The Electroweak Theory

All the forces described above are formulated in the Standard Model as gauge symmetric quantum field theories. The strong force is described by quantum chromodynamics (QCD), whereas the electromagnetic and weak forces are both described by the electroweak theory.

Any system can be described by its Lagrangian. The Lagrangian contains creation and annihilation operators that act at a particular position in space, and thus they are field operators, hence the name ``quantum field theory.''

The theory contains fermionic fields representing the fermions and when local symmetry is imposed, gauge fields arise that form the interaction terms with the fermionic fields. These gauge fields are then identified as the gauge bosons discussed earlier.

The Electroweak theory is an ${\rm SU}(2)_{L}\times {\rm U}(1)_{Y}$ gauge symmetric field theory. It has four gauge fields, three associated with weak isospin, these being the ${\bf W}^{\mu}$ fields. The subscript on the SU(2)$_{L}$ indicates that these fields only couple to left-handed fermions. There is then the $B^{\mu}$ field that couples to the weak hypercharge (Y) of particles. All fermions have non-zero weak hypercharge.

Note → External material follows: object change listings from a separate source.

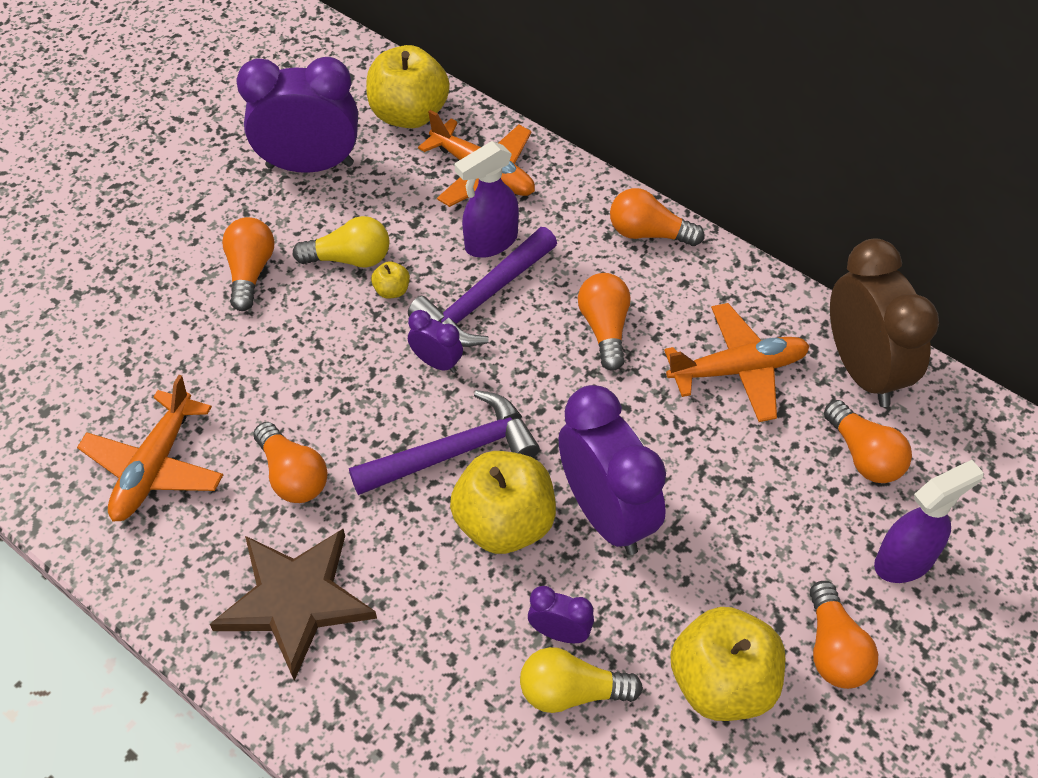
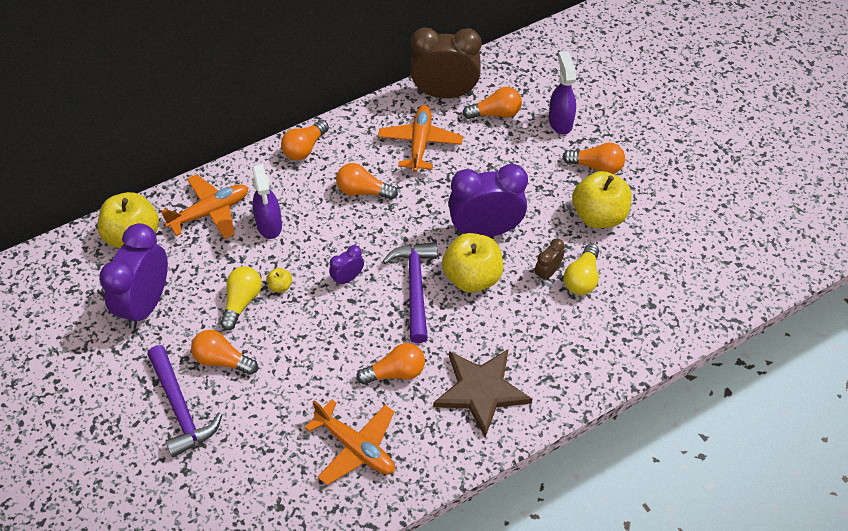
camera: 70 degrees left, 0 degrees up
purple hammer [408,227,557,347] -> purple hammer moved to [147,345,222,458]
purple clock [528,586,594,643] -> brown clock [534,238,565,282]

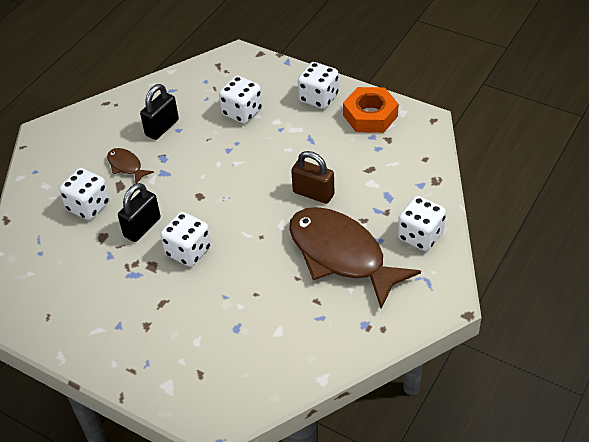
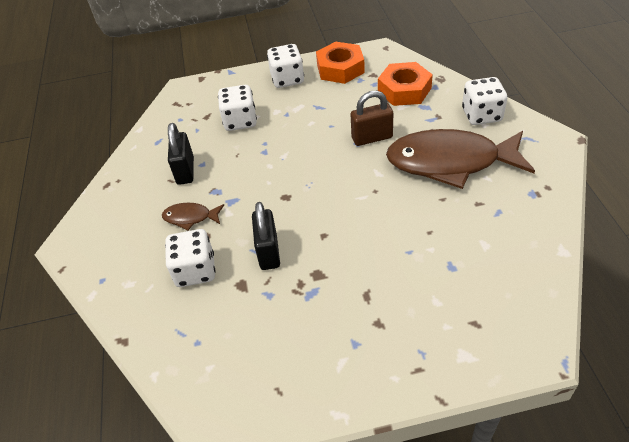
camera: 40 degrees left, 0 degrees up
white dice [160,212,211,267] -> none
none -> orange nut [378,62,433,106]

The four fields cannot be directly associated with the four gauge bosons discussed earlier, for a start they represent massless particles. These fields may be connected to the massive gauge bosons via the Higgs mechanism [9]. This causes the gauge fields to mix. The ${W}^{+\mu}$ and ${W}^{-\mu}$ fields gain mass from the vacuum expectation value. These two fields can then be directly related with the ${\rm W}^{+}$ and ${\rm W}^{-}$ bosons. The ${W}^{0\mu}$ and $B^{\mu}$ fields mix to form two new fields, the $Z^{\mu}$ and $A^{\mu}$ fields, that can be identified as the ${\rm Z}^{0}$ and $\gamma$ bosons respectively. The form of the mixed fields is shown below.

$$Z^{\mu} = \cos\theta_{w}{W}^{0\mu} - \sin\theta_{w}B^{\mu}$$ (1.7)

$$A^{\mu} = \sin\theta_{w}{W}^{0\mu} + \cos\theta_{w}B^{\mu}$$ (1.8)